The top of her nightstand is empty except for a faint circle where a candle once was.

I step inside, each breath a little tighter than the last.

We used to talk about painting this room. She wanted something softer on the walls. I kept saying we’d get around to it in the offseason.

We didn’t make it to the off season.

There’s a laundry basket in the corner with two T-shirts and a stray sock. One of them is mine. The other is hers, washed and folded, left behind like she ran out of space or time.

I pick it up. It’s soft, worn thin at the hem, smells like detergent instead of her perfume. Still knocks me sideways.

She moved out today. She’s gone.

My wife moved out, and the thing splitting me open isn’t surprise. It’s the fact that we both saw this coming and did nothing to stop it.

Because stopping it would have meant telling the truth.

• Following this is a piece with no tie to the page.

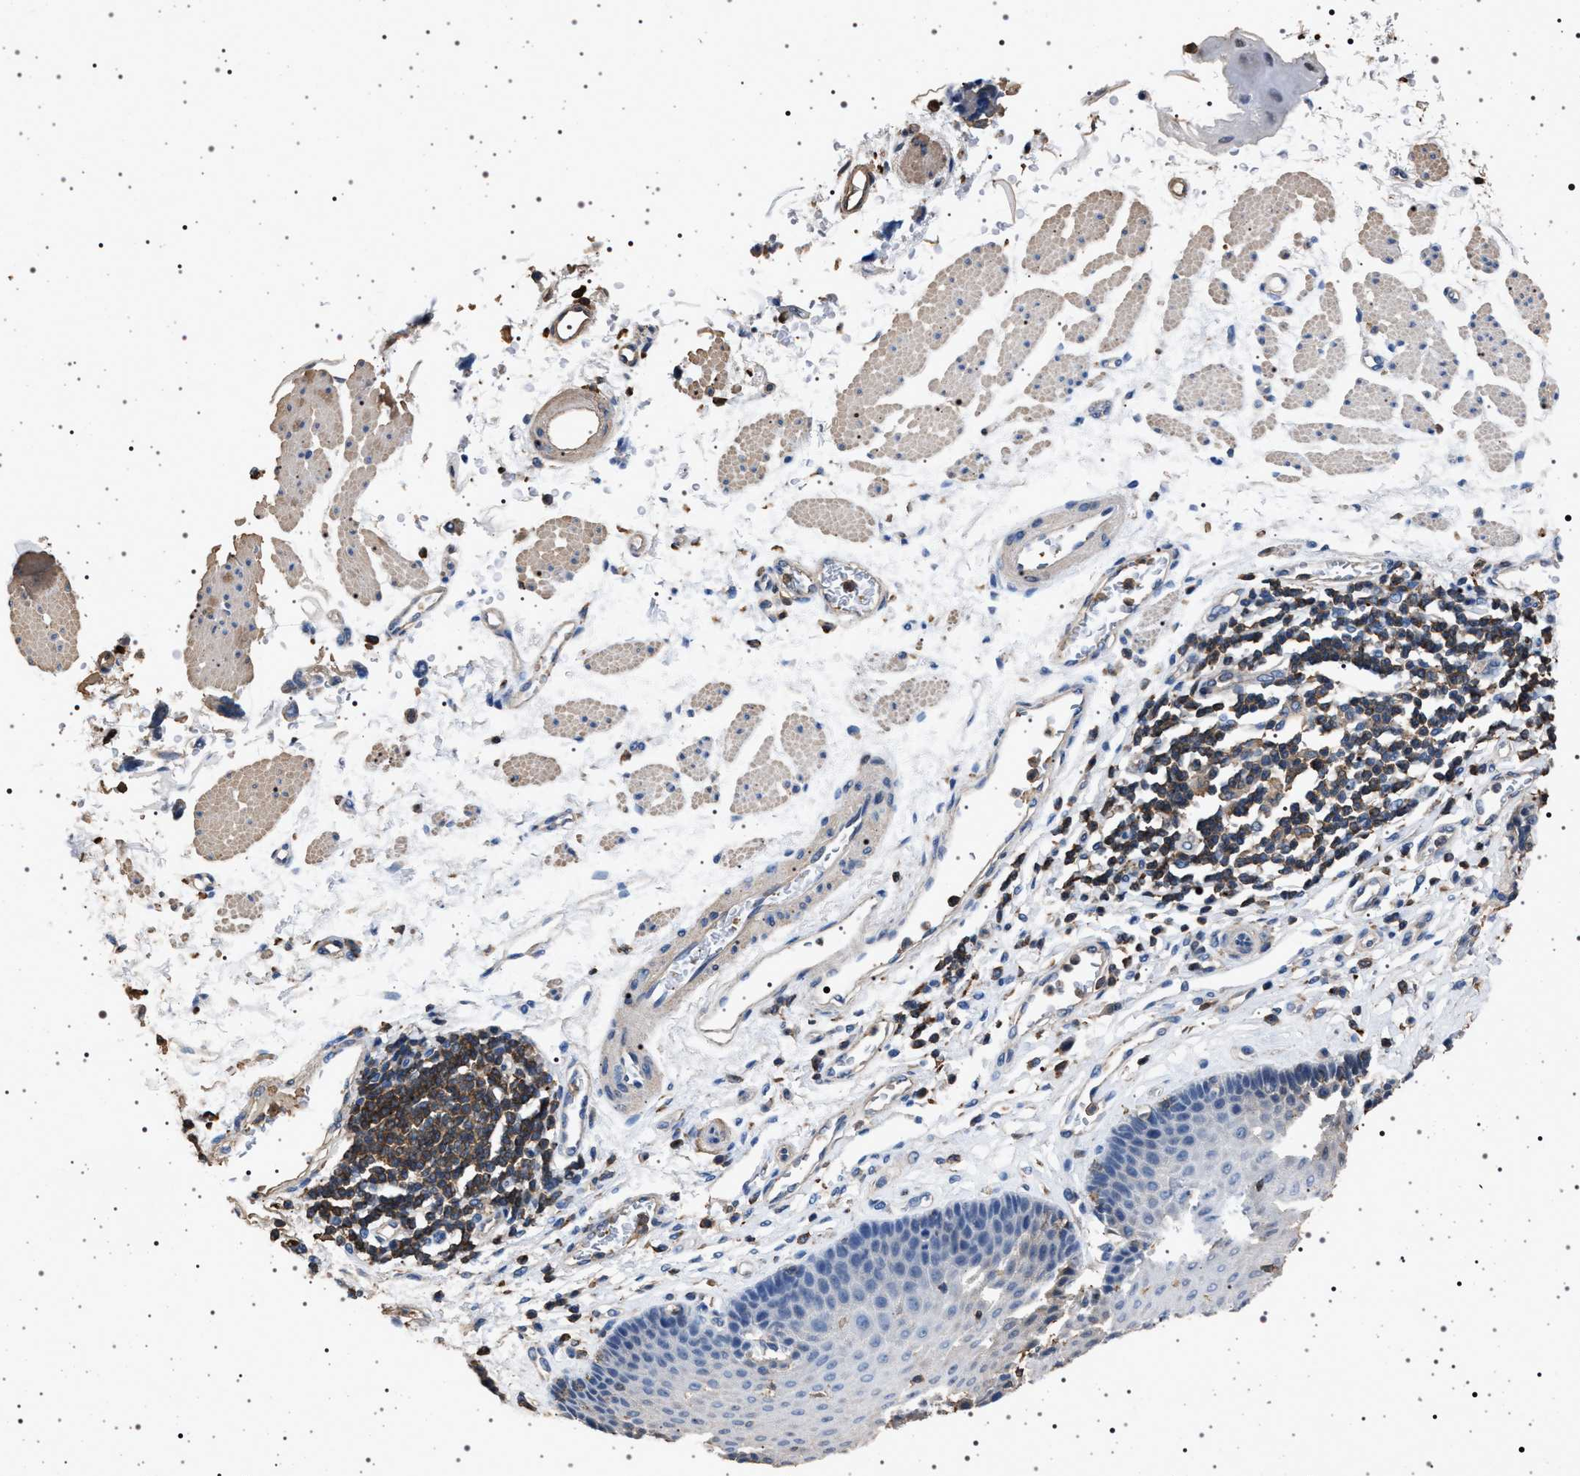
{"staining": {"intensity": "negative", "quantity": "none", "location": "none"}, "tissue": "esophagus", "cell_type": "Squamous epithelial cells", "image_type": "normal", "snomed": [{"axis": "morphology", "description": "Normal tissue, NOS"}, {"axis": "topography", "description": "Esophagus"}], "caption": "The histopathology image exhibits no significant staining in squamous epithelial cells of esophagus. The staining is performed using DAB (3,3'-diaminobenzidine) brown chromogen with nuclei counter-stained in using hematoxylin.", "gene": "SMAP2", "patient": {"sex": "male", "age": 54}}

That I still think about the girl in the green dress more than I should.

That I still replay the night I lost her like a game film I can’t fix.

That Sierra knew it. Felt it. Lived in the shadow of it every time my eyes gave me away.

I sit on the edge of the bed with her shirt in my hands and let myself finally say it, at least in my own head.

I never loved her the way she deserved to be loved.

Not because she wasn’t enough. Not because she did anything wrong. But because a part of me was still stuck somewhere else, with someone else, in a moment that never got resolved.

Griff saw it.

Sierra lived with it.

I just pretended it wasn’t there.

I press my palms to my eyes until colors spark. My chest hurts in that deep, tired way that doesn’t feel dramatic. It just feels… worn out.

This isn’t the life I wanted for her.

For either of us.

We were supposed to be parents by now. Navigating late nights, first giggles, the chaos that comes with a little life you’d do anything for. Instead, all I have left is the echo of what we thought we were building.

But, the only thing building was the growing silence between us.

Her miscarriage gutted me. I still wake up some nights thinking I hear her crying in the bathroom, muffling the sound with a towel because she didn’t want me to hear.

I heard her. I always did.

I just didn’t know what to do with the version of myself that wasn’t man enough to make any of it better.

So I did what I always do.

I threw myself into work. Into film and drills and practice and game plans. Into being a better coach, like that would somehow make me a better husband by osmosis.